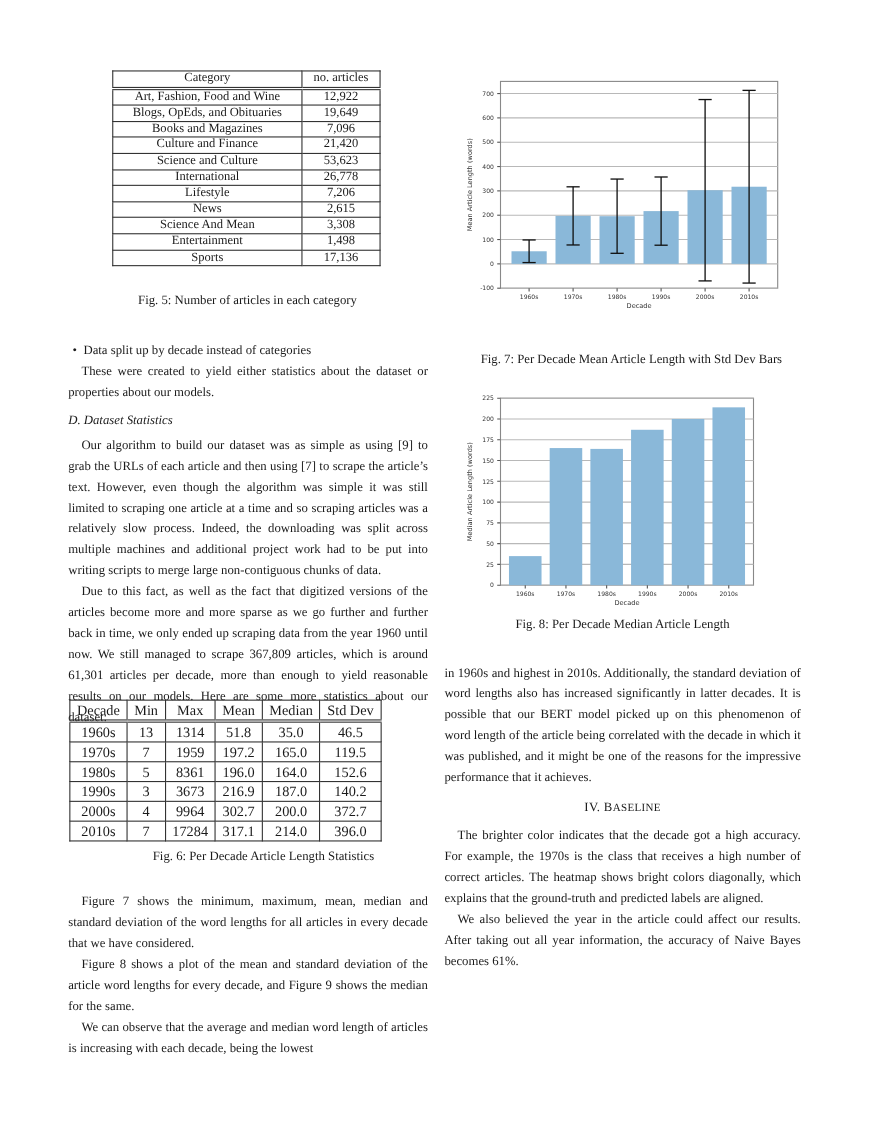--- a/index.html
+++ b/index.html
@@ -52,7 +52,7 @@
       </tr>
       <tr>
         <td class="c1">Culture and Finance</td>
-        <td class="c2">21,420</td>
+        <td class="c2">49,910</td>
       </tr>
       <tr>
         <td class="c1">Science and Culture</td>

→ **Your task**
Go through the material above and copy each line that holds the string "Culture".

→ **Response area**
         <td class="c1">Culture and Finance</td>
         <td class="c1">Science and Culture</td>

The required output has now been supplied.